И Рихарду стало страшно.
Он не мог контролировать этот страх, руки дрожали, глаза застилала влажная пелена, все тело обливалось потом. Он предчувствовал, что вот-вот появится красная нервная сыпь – под мышками и в паху уже начинался нестерпимый зуд. Он помчался домой, в тихий пригород Фридрихштадт, где его ожидала испуганная Минна. Но добраться до дома было не так-то просто, – все дороги были перекрыты наступающей лавиной прусских войск. С трудом переваливаясь через заросшие колючками изгороди и пробираясь задами по извилистым тропкам, знакомым ему по его бессчетным одиноким прогулкам, Рихард вдруг остро осознал, что больше никогда не вернется в эти края. Битва была проиграна, даже, не начавшись, впереди маячил разгром, тюрьма, а, возможно, даже и гибель.
Но он еще не был готов к уходу из этого мира, его жизнь не принадлежала ему. Еще не созданные, но уже оплодотворенные его гением замыслы толпились на пороге его души, стремясь вырваться наружу. Его святой обязанностью было доносить их и дать им выйти в свет. А значит, он должен был беречь себя.
План его был прост, он так и написал в своих воспоминаниях: «Внутренним взором я увидел, как пруссаки входят в наш пригород, и живо представил себе все ужасы военной оккупации. Когда я, наконец, добрался до своего дома, мне без труда удалось убедить Минну собрать кое-какие пожитки и уехать со мной в Хемниц, где жила моя замужняя сестра Клара. Захватив с собой зеленого попугая и песика Пепса, мы отправились в путь на дребезжащей деревенской повозке, которую мне чудом удалось нанять. Был дивный весенний день. Но сладкозвучное пение жаворонков в бескрайней высоте небес то и дело заглушалось непрекращающимся ревом канонады, которая потом еще много дней отдавалась у меня в ушах».
Рихард в который раз подивился собственной уклончивости. Он подробно описал попугая, песика Пепса и жаворонков, поющих в бескрайней высоте небес, но ни словом не упомянул того, за кем была замужем его сестра Клара. А ведь именно муж Клары, не упомянутый заместитель начальника полиции Хемница, и был главным героем драмы, развернувшейся в последние дни восстания.

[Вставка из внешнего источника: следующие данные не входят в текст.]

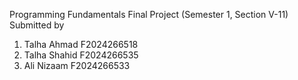 Programming Fundamentals Final Project (Semester 1, Section V-11)
Submitted by
1. Talha Ahmad   F2024266518
2. Talha Shahid  F2024266535
3. Ali Nizaam    F2024266533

Так живо, словно это было вчера, он представил себе аккуратную кухню сестры с веселой розовой геранью на окнах, задернутых накрахмаленными занавесками, – куда вывел его зять. Пока женщины оживленно хлопотали в гостевой комнате, устраивая постель для него и Минны.
– Послушай, – сказал зять, собирая свой бабий рот в маленький тугой узелок, который они в детстве называли «куриная гузка». – Ты что, там у себя в Дрездене, сильно замешан в этих беспорядках?